Peripécias, pilhérias e parvoíces de meia dúzia de alminhas (e um cão).

Dor de cotovelo

Há qualquer coisa de Monty Pythiano nesta família. A sério. Há coisas que parecem só acontecer aqui. Connosco. Hoje fui eu, a patética protagonista do dia. Estava apressada, a apanhar coisas várias do chão (uma meia aqui, um boneco ali, uma t-shirt numa cadeira, canetas espalhadas), a arrumar a casa, que os meus sogros e a minha mãe vinham jantar. Ao mesmo tempo, estava a levar as chuteiras ao Martim, que ia para o futebol. Não sei lá como é que fiz o que fiz, não sei se ia com a mão no cabelo ou lá como foi, o que sei é que medi mal as distâncias quando saí do quarto dos rapazes e enfaixei o cotovelo direito na esquina da moldura da porta com toda a força. Mas mesmo toda a força. Recordo o som, seco, e a dor, tão horrível. Soltei um palavrão de quilo e meio, num guincho lancinante, e fui aos saltos pelo corredor fora a sentir-me a perder os sentidos. Com medo de desmaiar e de deixar o Martim ali sozinho e aflito, deitei-me no chão do corredor. Ele à minha volta, mamã? Estás bem? Mamã? E eu a gritar: Não me toques no cotovelo! Não me toques, pela tua saúde! A mãe está bem só que dói muitoooooooo!

Estive uns 10 minutos deitada no chão a ganir. Depois, comecei a rir. E aí ele também se riu. Muito. Riu muito a lembrar o meu palavrão de quilo e meio: "Tu disseste a palavra com F, mãe!" E rimos os dois e eu chorei ao mesmo tempo, de dores, mas ainda tive discernimento para avisar "Isso não é para dizer, ouviste?", e para pensar na pouca sorte que seria se amanhã não pudesse ir à corrida da TSF (estás bonita, estás).

________

» **LISTA DE TAREFAS**
1. Segundo o texto sobre a pancada no cotovelo, durante quanto tempo esteve quem narra deitada no chão do corredor?
2. Prossiga com o texto sobre a pancada no cotovelo a partir da última frase apresentada.
As linhas abaixo são material à parte e não têm relação com o texto sobre a pancada no cotovelo.

________

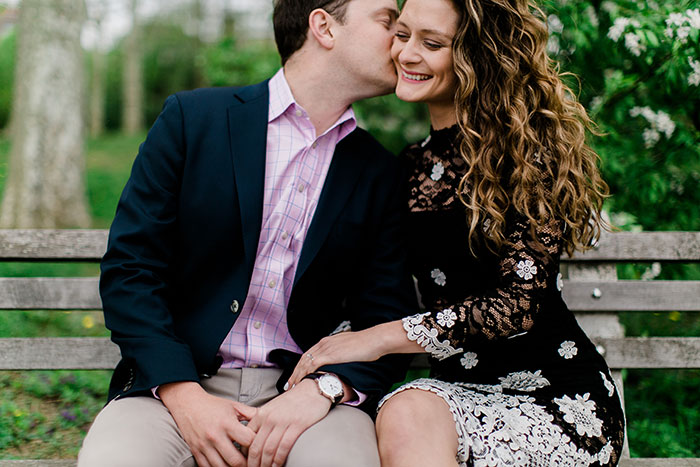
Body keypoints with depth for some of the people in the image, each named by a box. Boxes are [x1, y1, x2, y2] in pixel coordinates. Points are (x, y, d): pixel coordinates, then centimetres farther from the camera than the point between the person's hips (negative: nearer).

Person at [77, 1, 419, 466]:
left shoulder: (380, 174, 8)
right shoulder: (191, 118, 2)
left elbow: (388, 318, 5)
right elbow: (128, 270, -2)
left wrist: (323, 389, -15)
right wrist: (183, 395, -15)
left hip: (302, 388, 1)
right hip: (177, 380, -1)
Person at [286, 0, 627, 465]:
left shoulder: (525, 147, -7)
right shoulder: (413, 165, 12)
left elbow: (522, 302, -15)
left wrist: (386, 336, -17)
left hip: (560, 396, -4)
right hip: (463, 392, 4)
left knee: (408, 416, -33)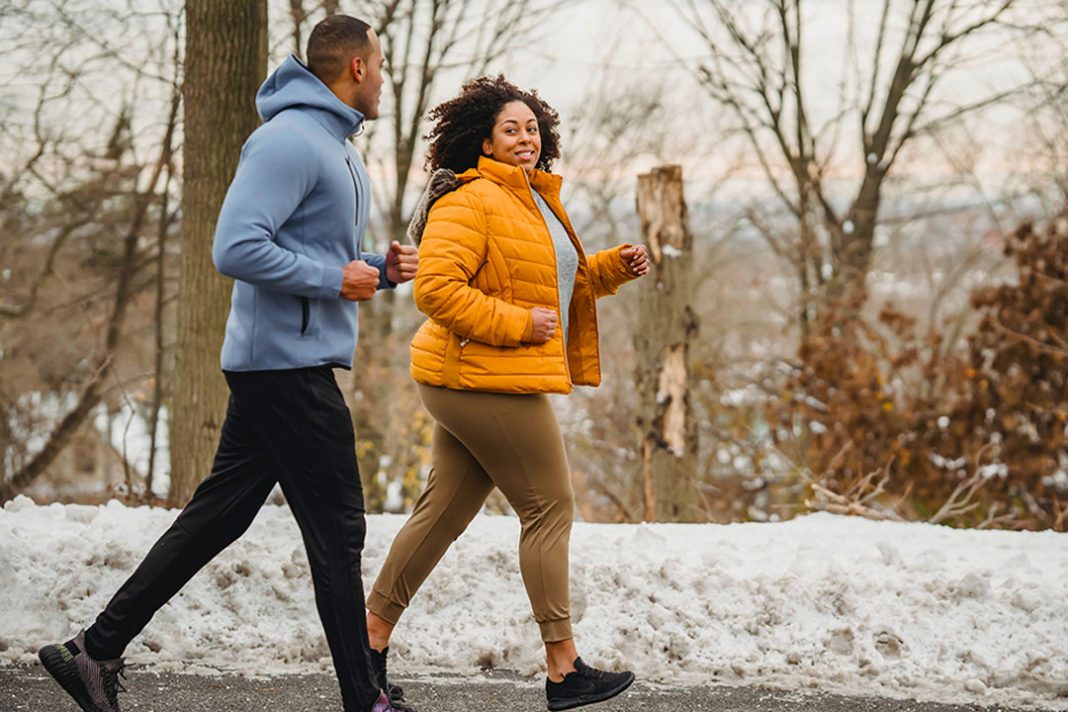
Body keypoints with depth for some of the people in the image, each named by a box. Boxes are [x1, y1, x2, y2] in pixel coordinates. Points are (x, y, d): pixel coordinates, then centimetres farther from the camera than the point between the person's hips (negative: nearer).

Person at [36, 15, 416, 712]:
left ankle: (97, 649, 15)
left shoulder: (339, 149, 19)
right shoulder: (289, 140, -15)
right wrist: (335, 280, -18)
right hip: (288, 365, -10)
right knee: (337, 530, -3)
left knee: (216, 516, 11)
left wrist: (379, 268, 8)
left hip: (272, 366, 10)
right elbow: (237, 248, -23)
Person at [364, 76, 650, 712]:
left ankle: (371, 636, 20)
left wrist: (615, 267, 12)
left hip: (476, 383, 10)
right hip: (486, 381, -10)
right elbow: (436, 287, -23)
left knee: (444, 512, 13)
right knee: (551, 509, -5)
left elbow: (560, 280, 29)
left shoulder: (535, 200, 19)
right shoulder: (470, 201, -14)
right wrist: (517, 324, -21)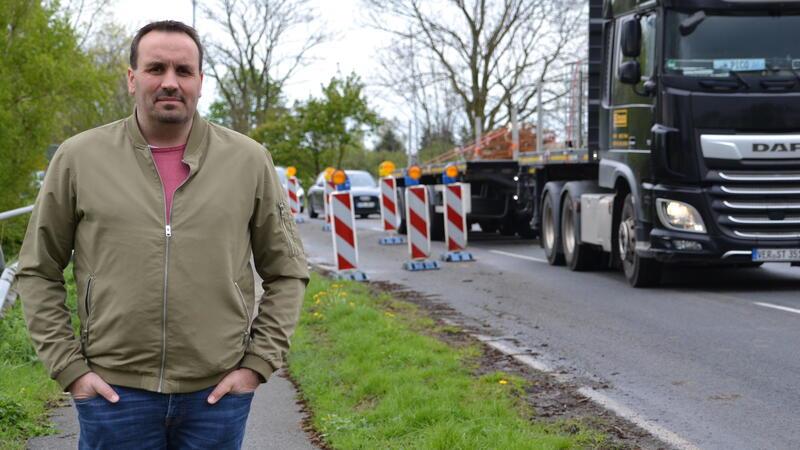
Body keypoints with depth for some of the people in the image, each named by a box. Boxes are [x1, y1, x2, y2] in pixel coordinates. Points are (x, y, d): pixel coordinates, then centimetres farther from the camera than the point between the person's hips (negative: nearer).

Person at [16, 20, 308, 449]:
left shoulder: (249, 160, 2)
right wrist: (69, 368, 0)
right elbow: (38, 272, 7)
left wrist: (257, 363, 0)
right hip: (114, 393, 0)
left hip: (217, 393, 1)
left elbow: (287, 271, 8)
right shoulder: (79, 157, 1)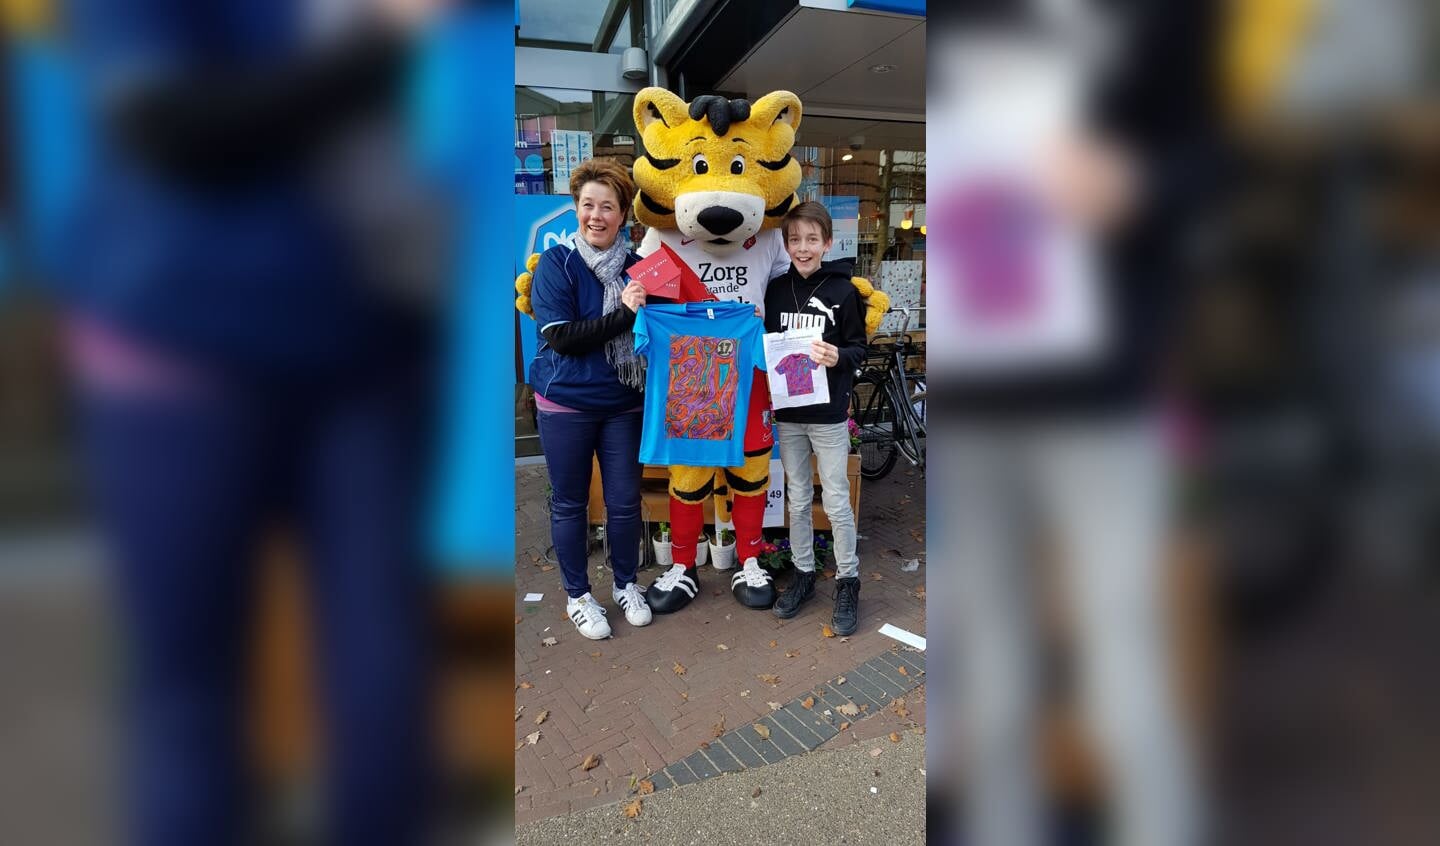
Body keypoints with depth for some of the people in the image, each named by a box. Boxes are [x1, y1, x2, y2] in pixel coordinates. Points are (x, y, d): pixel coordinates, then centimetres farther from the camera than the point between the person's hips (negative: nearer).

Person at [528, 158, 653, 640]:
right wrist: (623, 314, -24)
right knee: (570, 502, 9)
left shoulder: (635, 267, 1)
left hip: (623, 403, 3)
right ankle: (577, 595, 27)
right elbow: (560, 337, -17)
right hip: (566, 403, -2)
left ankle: (626, 584, 32)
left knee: (625, 501, 10)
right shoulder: (556, 264, -8)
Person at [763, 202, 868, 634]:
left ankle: (848, 580, 21)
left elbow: (858, 347, -3)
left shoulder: (842, 290, -5)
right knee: (797, 498, 14)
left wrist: (838, 357, -23)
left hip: (829, 413, -3)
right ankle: (803, 573, 29)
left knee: (836, 501, 4)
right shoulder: (776, 290, 5)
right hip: (787, 411, 4)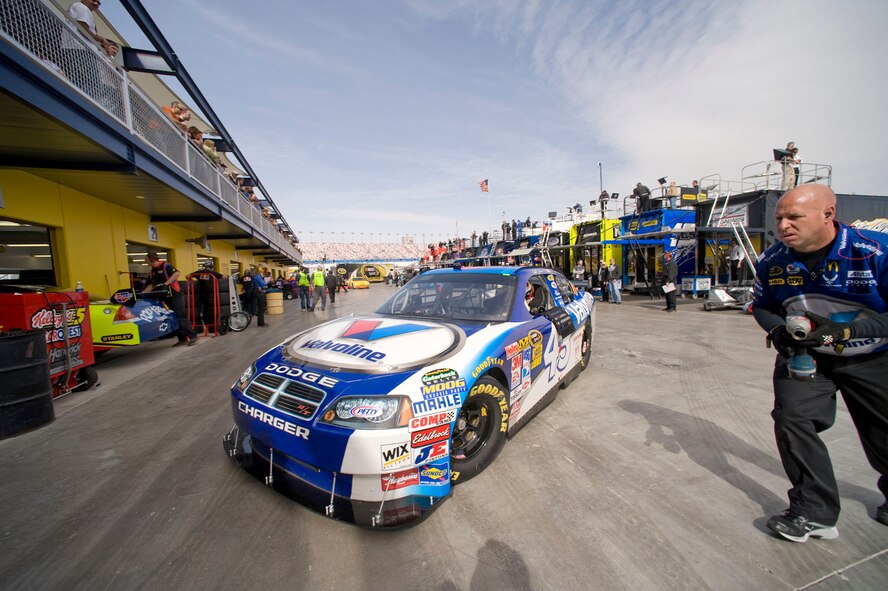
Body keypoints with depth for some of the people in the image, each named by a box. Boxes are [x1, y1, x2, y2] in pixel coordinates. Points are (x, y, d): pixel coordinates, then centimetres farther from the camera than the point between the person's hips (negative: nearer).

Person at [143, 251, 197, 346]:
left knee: (180, 316, -13)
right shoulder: (151, 272, 16)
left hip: (176, 295, -8)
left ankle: (192, 337, -11)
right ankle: (182, 338, 12)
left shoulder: (165, 266, -6)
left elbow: (177, 273, -21)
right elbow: (151, 285, 19)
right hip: (165, 297, 8)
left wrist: (166, 283, -23)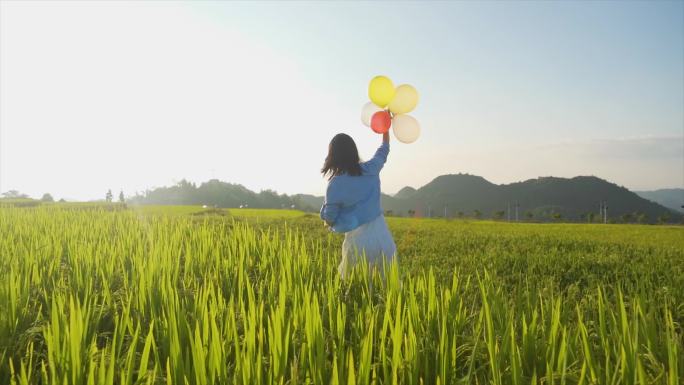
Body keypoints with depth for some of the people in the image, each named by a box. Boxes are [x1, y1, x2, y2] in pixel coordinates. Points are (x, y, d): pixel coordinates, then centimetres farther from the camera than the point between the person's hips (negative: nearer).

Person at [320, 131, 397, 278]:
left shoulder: (335, 185, -11)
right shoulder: (370, 169, 0)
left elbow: (329, 220, -3)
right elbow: (383, 151, 22)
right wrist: (385, 129, 38)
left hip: (357, 240, -3)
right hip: (382, 236, 3)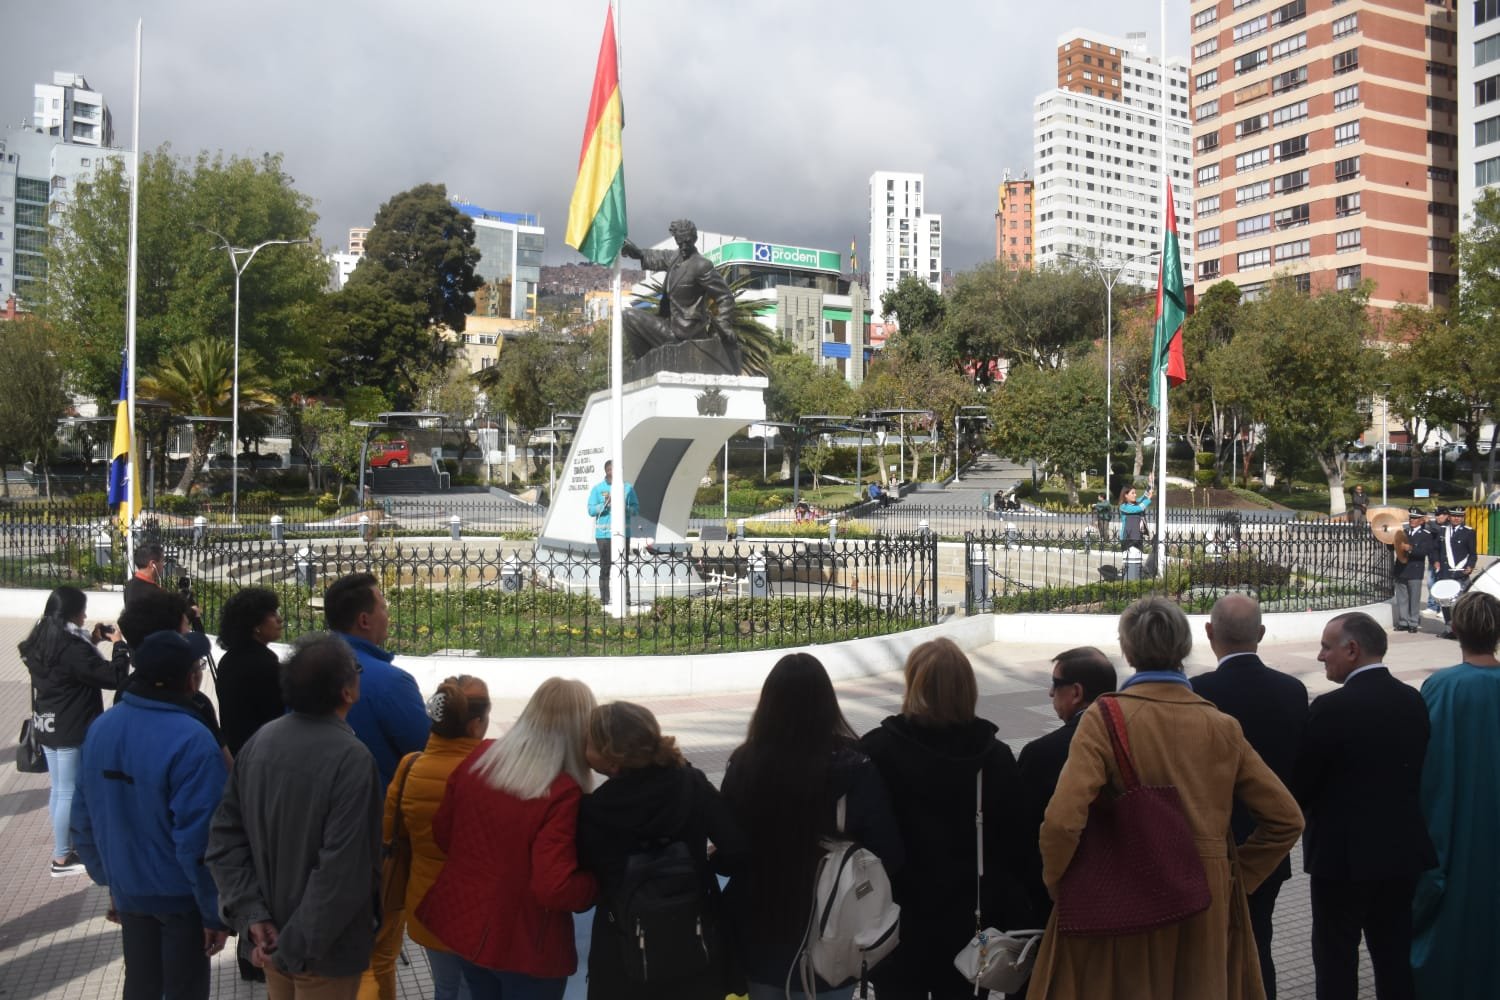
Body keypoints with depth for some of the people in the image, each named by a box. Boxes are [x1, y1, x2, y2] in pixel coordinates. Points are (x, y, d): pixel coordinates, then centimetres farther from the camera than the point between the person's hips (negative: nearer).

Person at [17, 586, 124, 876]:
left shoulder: (40, 641, 5)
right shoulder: (71, 647, -23)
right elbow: (112, 676, -22)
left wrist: (93, 640, 9)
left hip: (47, 726, 9)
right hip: (72, 730, -9)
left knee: (58, 789, 17)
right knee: (70, 792, 1)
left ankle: (64, 844, 28)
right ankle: (62, 858, 10)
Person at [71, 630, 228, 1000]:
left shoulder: (100, 728, -4)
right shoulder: (191, 740, -26)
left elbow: (84, 818, 5)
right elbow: (199, 840, -25)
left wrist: (109, 878, 18)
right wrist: (216, 911, -14)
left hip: (128, 889, 6)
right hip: (181, 895, -6)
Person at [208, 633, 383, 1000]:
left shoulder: (260, 740, -4)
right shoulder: (351, 758, -26)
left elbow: (225, 838, -2)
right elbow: (342, 872, -29)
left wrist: (252, 914, -6)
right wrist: (298, 946, -18)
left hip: (270, 938, 6)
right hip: (326, 950, -6)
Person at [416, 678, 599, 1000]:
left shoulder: (478, 758, -7)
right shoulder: (562, 793, -27)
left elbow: (443, 833, 5)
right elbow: (555, 889, -28)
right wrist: (601, 881, -11)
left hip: (465, 921, 6)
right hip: (525, 943, -6)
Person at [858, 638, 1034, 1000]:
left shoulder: (877, 749, -16)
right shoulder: (996, 756, -6)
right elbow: (1017, 847, -2)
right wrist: (1014, 924, 9)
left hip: (899, 919, -2)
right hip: (970, 920, 2)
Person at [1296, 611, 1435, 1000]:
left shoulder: (1332, 708, -19)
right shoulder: (1413, 700, 1)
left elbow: (1303, 782, -12)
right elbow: (1415, 772, 9)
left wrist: (1305, 810, 8)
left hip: (1344, 853, -6)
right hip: (1403, 849, 7)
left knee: (1336, 959, 6)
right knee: (1395, 955, 17)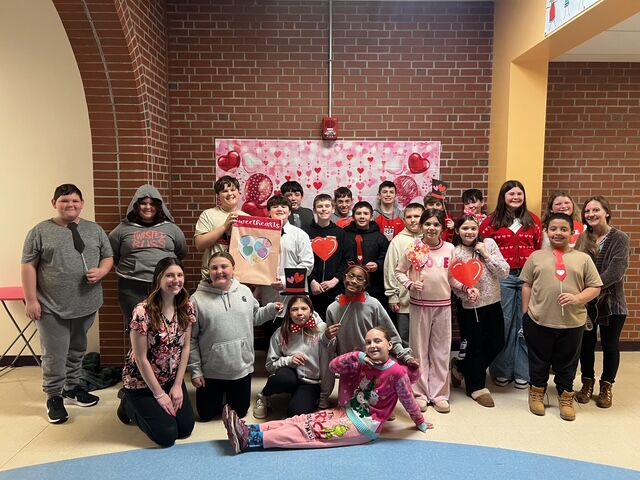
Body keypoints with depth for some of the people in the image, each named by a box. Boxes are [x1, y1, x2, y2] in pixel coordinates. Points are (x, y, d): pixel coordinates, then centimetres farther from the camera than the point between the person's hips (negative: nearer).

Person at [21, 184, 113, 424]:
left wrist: (101, 271, -10)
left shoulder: (94, 230, 7)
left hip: (85, 304, 4)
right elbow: (29, 266, -3)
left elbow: (108, 257, 12)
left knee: (77, 350, 17)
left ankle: (72, 388, 34)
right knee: (55, 354, 2)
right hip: (51, 307, -3)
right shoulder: (40, 231, -2)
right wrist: (31, 300, -8)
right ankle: (54, 397, 18)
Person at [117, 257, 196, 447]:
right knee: (167, 435, -8)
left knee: (186, 428, -1)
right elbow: (141, 359, -20)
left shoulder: (187, 308, -8)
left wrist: (177, 385, -5)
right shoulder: (143, 312, -26)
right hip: (142, 382, -5)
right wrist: (159, 395, -15)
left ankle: (146, 408, 26)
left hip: (172, 380, 6)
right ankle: (130, 406, 18)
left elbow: (185, 348, -1)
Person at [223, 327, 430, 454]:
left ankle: (251, 440, -23)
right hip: (347, 412, 7)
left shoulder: (397, 372, -14)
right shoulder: (363, 364, 5)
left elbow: (409, 401, -3)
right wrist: (357, 356, -13)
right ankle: (249, 431, -16)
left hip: (365, 425, -7)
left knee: (310, 430, -16)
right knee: (303, 420, -8)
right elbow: (334, 366, 0)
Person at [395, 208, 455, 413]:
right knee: (419, 349, 7)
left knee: (441, 350, 8)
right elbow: (399, 272, 3)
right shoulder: (413, 248, -4)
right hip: (419, 305, -2)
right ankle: (420, 393, 19)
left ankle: (439, 394, 19)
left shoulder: (449, 248, 2)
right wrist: (410, 284, -14)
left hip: (443, 305, 2)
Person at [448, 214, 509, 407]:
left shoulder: (489, 244, -1)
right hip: (470, 307, -4)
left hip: (492, 303, 4)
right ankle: (477, 387, 28)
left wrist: (486, 254, -13)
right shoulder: (454, 252, -6)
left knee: (497, 344, 12)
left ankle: (460, 367, 33)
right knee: (476, 346, 8)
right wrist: (467, 289, -25)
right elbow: (452, 280, -8)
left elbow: (504, 272, -5)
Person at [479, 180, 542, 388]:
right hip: (502, 277, -2)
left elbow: (541, 249, 8)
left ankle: (522, 372, 19)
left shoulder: (533, 220, 9)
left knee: (526, 324, 6)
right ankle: (502, 371, 17)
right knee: (503, 323, 4)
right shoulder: (492, 221, 3)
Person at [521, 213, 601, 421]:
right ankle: (537, 392, 34)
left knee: (567, 363, 14)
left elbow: (595, 287, 1)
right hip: (538, 321, 0)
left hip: (572, 323, 0)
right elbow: (527, 285, 6)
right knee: (539, 361, 14)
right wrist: (526, 312, 3)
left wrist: (577, 298, -16)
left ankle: (566, 398, 32)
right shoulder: (536, 256, 3)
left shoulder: (583, 258, 2)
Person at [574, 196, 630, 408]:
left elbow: (616, 271, -19)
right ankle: (587, 382, 28)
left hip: (611, 302, -3)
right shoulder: (582, 239, 3)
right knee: (586, 343, 11)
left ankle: (606, 386, 26)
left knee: (610, 345, 10)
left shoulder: (619, 238, -8)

________

» **RESPOSTAS DO EXERCÍCIO**
1. Cerca de 10 minutos.

2.
A seguir, meti gelo. E conduzi só com uma mão até à escola do Manel e, depois, até à escola de futebol. No regresso, liguei à minha mãe: "Mãe, não é impossível que tenha partido o braço. Tenho dores fortes, não consigo pôr mudanças, se calhar vou ao hospital." Não fui. Estou a ser tratada em casa, pela melhor equipa de enfermeiros do mundo.

E é isto. Estou aqui com gelo, 15 minutos em cada hora, a ver se me passa. Estou ligeiramente melhor mas para despir a roupa e vestir o pijama foi uma trabalheira que nem vos passa pela cabeça. Levantar o braço é mentira, esticar é doloroso, dobrar muito também é impossível. Espero que amanhã já esteja fina mas hoje tenho a dizer o seguinte: a dor de cotovelo é, de facto, muito difícil de aguentar.